If a device like a laptop or a smartphone falls into the wrong hands, encryption will make it much more difficult for someone to access the sensitive information stored on it.
Several different encryption methods are available, so you’ll need to work with your IT team to choose the one that’s right for your organization.
Implement Endpoint Protection
Endpoint protection is another crucial security measure for healthcare organizations. Endpoint protection is the process of protecting all devices connected to your networks, like laptops, smartphones, and printers.
Several different endpoint protection solutions are available, from antivirus software to firewalls. Work with your IT team to choose the right solution for your organization.
Secure Networks and System
It’s important to have secure networks and systems to protect patient data. Ensure that your network is protected from unauthorized access and that your company complies with industry-specific regulations.
Instaling a firewall is one way to protect your network. You should also consider implementing a virtual private network (VPN) to encrypt data as it’s transmitted across your network.
In securing your networks and systems, you must also ensure they comply with relevant regulations. For example, the Health Insurance Portability and Accountability Act (HIPAA) requires healthcare organizations to take specific steps to protect patient data.
SOX compliance with Pathlock
Pathlock is software that helps organizations comply with the Sarbanes-Oxley Act (SOX). The SOX Act requires organizations to have strong internal controls to prevent financial fraud. SOX compliance with Pathlock is made easy by the software’s comprehensive security features.

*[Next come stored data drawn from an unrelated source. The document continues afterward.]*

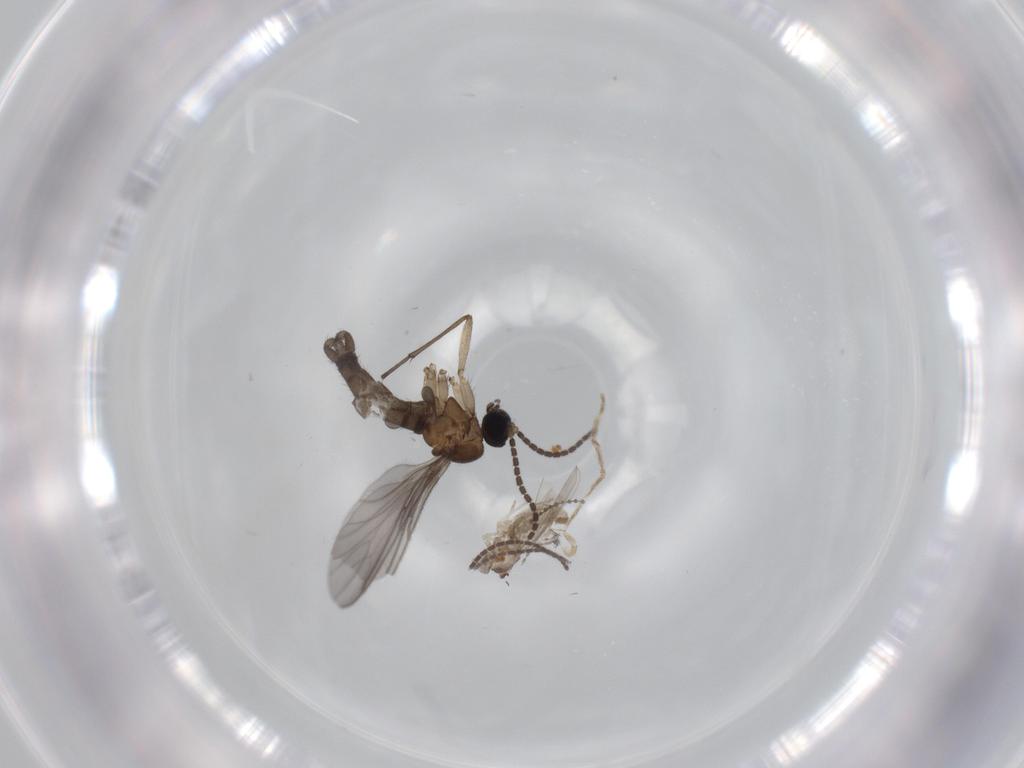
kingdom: Animalia
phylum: Arthropoda
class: Insecta
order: Diptera
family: Sciaridae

Pathlock provides user authentication, role-based permissions, and auditing to help organizations control access to sensitive information. The software also includes encryption capabilities to protect data in transit.
There are many threats to patient data that healthcare organizations need to be aware of. These threats can come from both internal and external sources.
Internal vs. External
Internal threats typically come from employees who intentionally or accidentally misuse patient data. External threats can come from hackers who try to gain access to healthcare systems to steal data.
Cyber attacks are a significant concern for healthcare organizations. They can result in the theft or destruction of sensitive data. In some cases, attackers may also demand a ransom for not releasing the stolen data.
Ransomware is malware that encrypts files and demands a ransom to decrypt them. Hackers often target healthcare organizations with ransomware because they know that these organizations need access to their data to provide care.
WannaCry was a ransomware attack that affected over 150 countries in 2017. The attack affected many healthcare organizations, including the UK’s National Health Service (NHS).
Phishing is a type of cyber attack that involves sending fraudulent emails to trick victims into revealing sensitive information. Hackers often target healthcare organizations with phishing attacks because they know they handle large amounts of sensitive data.
Take Protective Measures
There are several measures healthcare organizations can take to protect themselves from digital data threats. These include:
- Educating employees about cyber security threats
- Implementing strong password policies
- Restricting access to sensitive data
- Using encryption to protect data in transit
- Deploying endpoint protection solutions
- Regularly backing up data
Healthcare organizations must be aware of the digital threats they face to protect patient data adequately. They need to also be diligent in taking measures to mitigate those threats. By working with IT and security experts, they can implement the right solutions to keep their data safe.